Murray-Hundley, who specialises in scaling firms, will help grow the firm. He’s already supported the likes of Borrow My Doggy, E Fundamentals, Crowdstacker and My Training Passport.
He met the company’s founders, Jack Jenkins, Daniel Jefferys and Christian Samuel, when they took part on Innovation Point’s Digital Dozen accelerator programme.
Jenkins said: “David sat on the judging panel when we initially pitched to be a part of the Digital Dozen accelerator. We were looking towards our next Seed funding round after a promising year, and I think he took a shine to us.

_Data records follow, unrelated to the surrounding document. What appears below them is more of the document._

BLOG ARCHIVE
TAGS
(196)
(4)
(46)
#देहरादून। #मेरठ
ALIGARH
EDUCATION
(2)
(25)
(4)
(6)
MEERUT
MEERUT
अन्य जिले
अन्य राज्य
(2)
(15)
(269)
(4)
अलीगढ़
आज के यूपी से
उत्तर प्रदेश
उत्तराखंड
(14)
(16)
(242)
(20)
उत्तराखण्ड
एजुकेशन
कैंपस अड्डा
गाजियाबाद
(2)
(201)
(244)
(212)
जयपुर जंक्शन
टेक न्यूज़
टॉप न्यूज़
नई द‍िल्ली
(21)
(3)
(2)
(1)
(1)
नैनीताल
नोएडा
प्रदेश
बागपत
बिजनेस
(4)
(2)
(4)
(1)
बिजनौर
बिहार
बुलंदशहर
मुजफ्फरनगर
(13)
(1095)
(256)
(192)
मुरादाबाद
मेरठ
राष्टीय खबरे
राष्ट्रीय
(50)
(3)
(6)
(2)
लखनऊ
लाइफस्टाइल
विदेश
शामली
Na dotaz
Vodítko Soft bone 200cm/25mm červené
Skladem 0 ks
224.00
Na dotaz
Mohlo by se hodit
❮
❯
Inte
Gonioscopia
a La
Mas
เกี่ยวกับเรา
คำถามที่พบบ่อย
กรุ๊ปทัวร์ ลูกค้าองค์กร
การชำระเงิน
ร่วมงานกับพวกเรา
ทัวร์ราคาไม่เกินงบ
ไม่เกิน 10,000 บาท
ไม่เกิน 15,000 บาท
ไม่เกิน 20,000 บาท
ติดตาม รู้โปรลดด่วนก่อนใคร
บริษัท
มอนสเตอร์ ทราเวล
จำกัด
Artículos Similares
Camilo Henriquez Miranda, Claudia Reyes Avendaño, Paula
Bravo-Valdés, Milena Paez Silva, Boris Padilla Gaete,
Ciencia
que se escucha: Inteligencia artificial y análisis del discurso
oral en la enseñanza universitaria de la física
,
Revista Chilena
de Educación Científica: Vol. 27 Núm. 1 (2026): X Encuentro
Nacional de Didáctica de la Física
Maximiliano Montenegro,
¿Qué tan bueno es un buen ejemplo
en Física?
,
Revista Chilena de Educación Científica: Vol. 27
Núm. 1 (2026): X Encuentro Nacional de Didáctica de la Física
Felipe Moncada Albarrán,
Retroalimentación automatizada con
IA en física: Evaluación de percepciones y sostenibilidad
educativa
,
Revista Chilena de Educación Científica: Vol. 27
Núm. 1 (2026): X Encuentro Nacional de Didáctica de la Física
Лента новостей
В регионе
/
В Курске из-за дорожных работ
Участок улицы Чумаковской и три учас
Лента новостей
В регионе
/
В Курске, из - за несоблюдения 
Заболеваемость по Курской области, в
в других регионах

“We feel David’s appointment as chairman will help us deliver this for our shareholders. This move will become integral to our transition from a startup to a structured scaleup business.”
Murray-Hundley praised the company, saying: “Working with University Cribs on the Welsh accelerator, I’ve seen how the company has adapted to a challenging and constantly changing market.
“This funding round is a positive milestone on their journey, but there are some challenges ahead. I’m hoping I can use a few grey hairs to help them tackle those proactively.
Dutch FinTech to create 50 jobs
Dutch FinTech giant Backbase announced plans to create 50 new jobs in Cardiff after receiving investment from the Welsh Government.
Speaking in March, Economy Secretary Ken Skates said the company will be expanding its research and development facility in the Welsh capital. It already has offices in Europe, the US and Asia.
The company develops omni-channel banking software. It’s offering positions across areas such as software development, software testing and client support.
Chris Whitcombe, CTO of Backbase Wales, said: “The partnership with the Welsh Government was instrumental in bringing Backbase to Wales, not just in terms of making it easy but the relationships they have been able to introduce us to.
“The tremendous pool of talent in the fintech sector and the better work life balance available were also factors in our decision to invest in Wales.”
New school of technology opens
The Cardiff School of Technologies, which will recruit two thousand students by 2024, was formally launched at the Welsh Assembly last month
Based at Cardiff Metropolitan University, the institution is aimed at supporting the needs of the Welsh technology sector. It’ll offer courses in areas such as data science, cyber security, mobile computing, artificial intelligence and systems engineering.
Speaking to an audience of politicians, business partners and leaders, entrepreneurs, students and academics, Cardiff Met vice-chancellor Cara Aitchison said the school will accelerate the growth of Welsh tech.
“This new proposal has been developed following extensive research and consultation, and will have significant impact on the economy of the City and the wider Cardiff Capital Region,” she said.
“The proposed new school is focused on education, research, innovation and higher-level skills in digital media and smart technology, data science and informatics, and systems engineering and design technology.”